4. Finally, how special do you need your specialist to be? Aside from intelligence and conscientiousness, the quality of a specialist for a given problem depends largely on how often they see and deal with the problem.

You don't need to go to a medical Mecca to find a gastroenterologist who is an absolute wizard with a colonoscope, and you do not need to go looking far afield for the world's greatest hip replacement surgeon. There are doctors all over the place who do dozens upon dozens of these procedures all the time.

But on the other extreme, you could be like me and have a type of radiation-induced tumor that is rare even among radiation-induced tumors and in a very difficult to reach spot in the bone under my right eye. In 2005, I could have gone to the highly prestigious Wicked Famous Cancer Hospital in my home town and been operated on by very eminent surgeons who had never before worked as a team, much less done my operation ever before. (No kidding! I was going to be their very first case together!) Instead, I chose to go 215 miles away from home to a team of the F'in' Famous Cancer Hospital who did 50 of those surgeries a year.

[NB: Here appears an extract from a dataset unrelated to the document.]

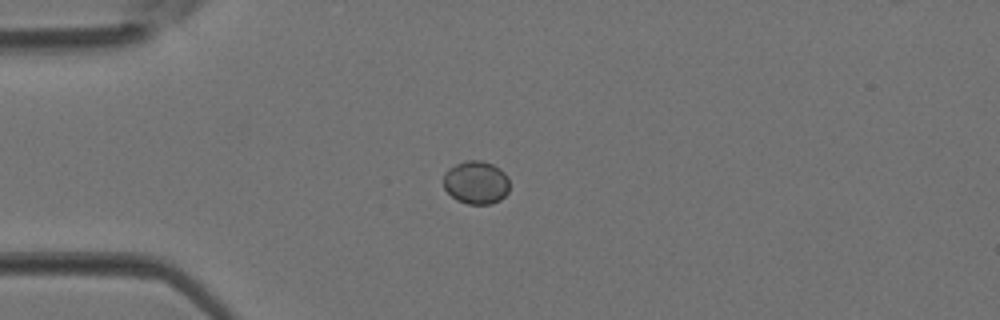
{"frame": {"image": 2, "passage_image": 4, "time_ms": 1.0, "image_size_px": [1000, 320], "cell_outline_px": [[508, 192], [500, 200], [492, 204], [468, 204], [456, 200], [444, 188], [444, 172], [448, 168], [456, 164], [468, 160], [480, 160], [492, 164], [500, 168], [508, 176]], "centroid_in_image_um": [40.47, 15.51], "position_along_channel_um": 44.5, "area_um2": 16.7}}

As a result, I still have my right eye. (See http://www.tumoriffic.org/Part%20II.htm, April 17, 2005, The Clash of the Surgeons, or The Eyes Have It!)

The most common way to locate one of these super-specialists is to know somebody who knows somebody, or to ask your doctors, who hopefully will know somebody who knows somebody; I call this the Medical Mafia.

You or your doctor could also look up who is getting NIH grants in that area (
https://projectreporter.nih.gov/reporter.cfm), or research who is publishing articles about their work on similar cases by searching in pubmed (https://www.ncbi.nlm.nih.gov/pubmed/).

So, how to find the right specialist is a very special question. Thanks, Jay, for another good one.